One aspect of this criticism of Mao was that Mao connected levels of poverty with potential for rebellion. Funnily enough, if we go back to our discussion in Episode 15 of how Marx and Engels, and then Lenin, defined the labor aristocracy, we can see that they modified their sense of the revolutionary potential of the proletariat based on the possibility that sections of the proletariat could essentially be bought off. So, we can see that for Marx, Engels and Lenin, one’s position in relation to the productive forces was definitely not enough to classify any group of people as revolutionary, but rather political considerations come into play as well, some of which are in fact contingent upon a sense of relative privilege or poverty.
And, it’s probably not a coincidence that when we ran into these ideas in the Episode 15, it involved Lenin using Marx and Engels to polemicize against the non-revolutionary use of Marxism by the Second International. Similar ideas were clearly influencing Chen Duxiu and the Soviet advisors (and, for more on the specifics of how Chen Duxiu was influenced by the Theory of the Productive Forces, see episode 23).

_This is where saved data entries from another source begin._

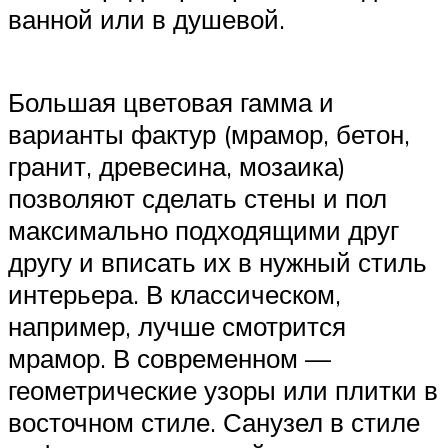
ванной или в душевой.
Большая цветовая гамма и
варианты фактур (мрамор, бетон,
гранит, древесина, мозаика)
позволяют сделать стены и пол
максимально подходящими друг
другу и вписать их в нужный стиль
интерьера. В классическом,
например, лучше смотрится
мрамор. В современном —
геометрические узоры или плитки в
восточном стиле. Санузел в стиле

In fact, Mao’s ideas would run up against deterministic and non-revolutionary articulations of Marxism all the way up until Mao’s death in 1976 and beyond, so it’s fitting that Mao’s first major work on revolutionary strategy, a work which can be considered the beginning of Maoism in a certain sense, was already being criticized in terms which relied on an interpretation of Marxism which removed the revolutionary heart from the theory.